Physical Health, Stress, and Wellness
This month we’ve been talking about how difficult it is to understand how we’re feeling due to guilt, pride, or fear, recognizing how capitalism affects mental health, and how we need to create a song of ourselves and that by doing important self-reflexive work we can work on how we are feeling. This week, however, LET’S GET PHYSICAL! PHYSICAL! .. Health!
Did you know that physical health is deeply correlated with mental health? It’s true! If you are having mental health issues, it can create physical ailments in your body. This is proven by Mayo Clinic’s article on stress:
This also works both ways. If you are in physical pain, you might end up having mental health issues such as a lack of motivation, fear, being overwhelmed, or anxiety.
So what is Stress? The definition of stress according to the World Health Organization is “a state of worry or mental tension caused by a difficult situation. Stress is a natural human response that prompts us to address challenges and threats in our lives. Everyone experiences stress to some degree. The way we respond to stress, however, makes a big difference to our overall well-being.”
How do we manage our physical health and our mental health? How do we manage stress?
Making sure we move our bodies! I do a 5 to 10 minute yoga each day, allowing myself to prepare for the day ahead.
Yoga is also an incredible form of mind-body connection, which many of us fail to have if we’re too focused or in our heads and don’t work out.
This can also lead to anxiety due to the disconnect between mind and body!
Walking or running at home on a treadmill, going to the gym, or walking through a mall!
If you regularly work out, allow yourself to work out as well!
As always, I recommend using music that pumps you up! What gets your blood flowing? For me it’s the CD “Fired Up!” From 2003!
DOING HOBBIES
This is so important. So many people only do their hobbies once and a while. You should be taking time for your hobbies NO MATTER HOW BUSY YOU ARE!
Taking a bath, going swimming, reading a book, watching videos and crocheting, playing an instrument, talking with a friend, cooking food, and more!
Just as mental health and its discussion was once much more stigmatized, physical health has its own unique journey that’s not yet completed the path to being destigmatized!
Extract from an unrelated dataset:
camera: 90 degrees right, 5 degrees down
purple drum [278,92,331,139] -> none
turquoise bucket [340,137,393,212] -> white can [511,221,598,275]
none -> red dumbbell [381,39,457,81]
As artists, we may spend more time sitting down, physically playing instruments but not doing physically laborious jobs (and some of us might have HUGELY laborious jobs!). While it cannot be said that working all day in a factory lifting boxes is the same as doing music, nor should it, they BOTH have physical strains on us!
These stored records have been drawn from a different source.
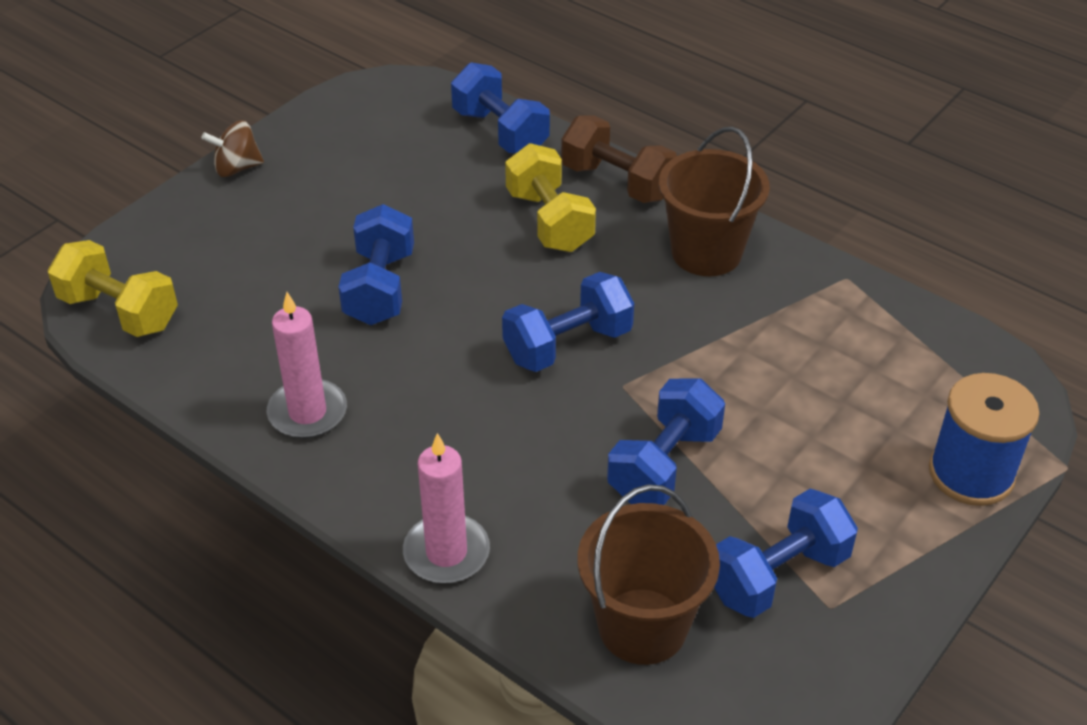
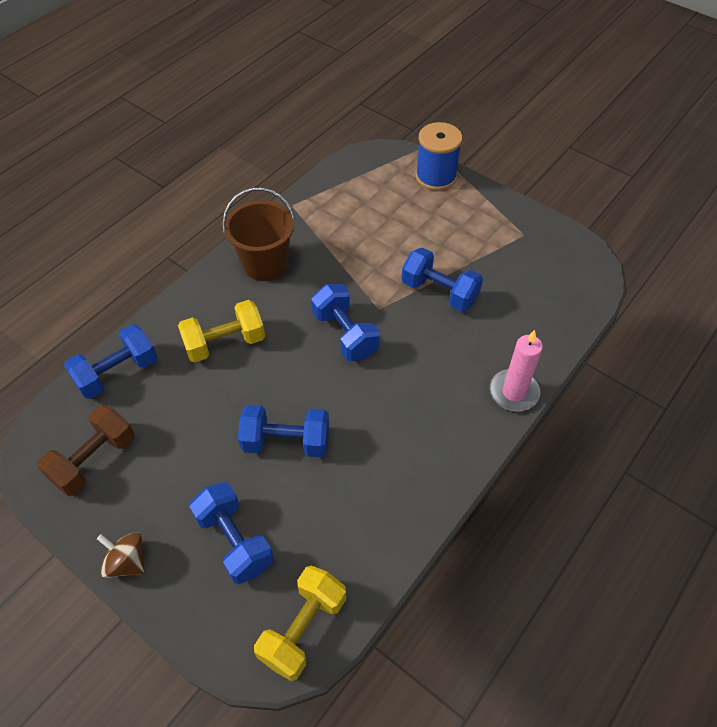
camera: 90 degrees left, 10 degrees up
brown spinning top [201,120,264,177] -> brown spinning top turned 135 degrees clockwise [97,532,145,578]
pink candle [267,292,347,439] -> none
brown dumbbell [561,116,677,203] -> brown dumbbell moved to [37,405,135,496]
brown bucket [578,484,720,665] -> none
blue dumbbell [714,489,858,618] -> blue dumbbell moved to [189,482,274,584]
It’s important to not stigmatize someone who may have less physically demanding work than you. You are both struggling to stay alive within a system that does not care about you! I care about you though! :) So care about each other!
What’s most important to remember?
Shame is never necessary towards yourself or anyone else and their body
Respect your own journey through physical health as much as you respect those of others
Art seeks to make the personal, universal - ask yourself how this can be used for good in discussing physical health
I also want to touch on how Capitalism affects all of this. In neoliberal capitalist America, there is a culture about overworking. This is also true in Japan. There are companies who see it as week to take time off, or to not be working 80+ (!!!) hours per week. You NEED time for yourself. I personally think more than 20 hours of work a week is criminal, and I wish I could work less than that. Life is for enjoying. It is too short to be giving everything to a company that will probably not exist in 300 years, and will definitely not remember your contributions for it. Instead, what can do you with your life that IS meaningful for you. How can you interact with the world in a way that brings you joy, happiness, and wellness?
Remember to not let Capitalism get in the way of your wellness. You are more than a number, and worth more than one too.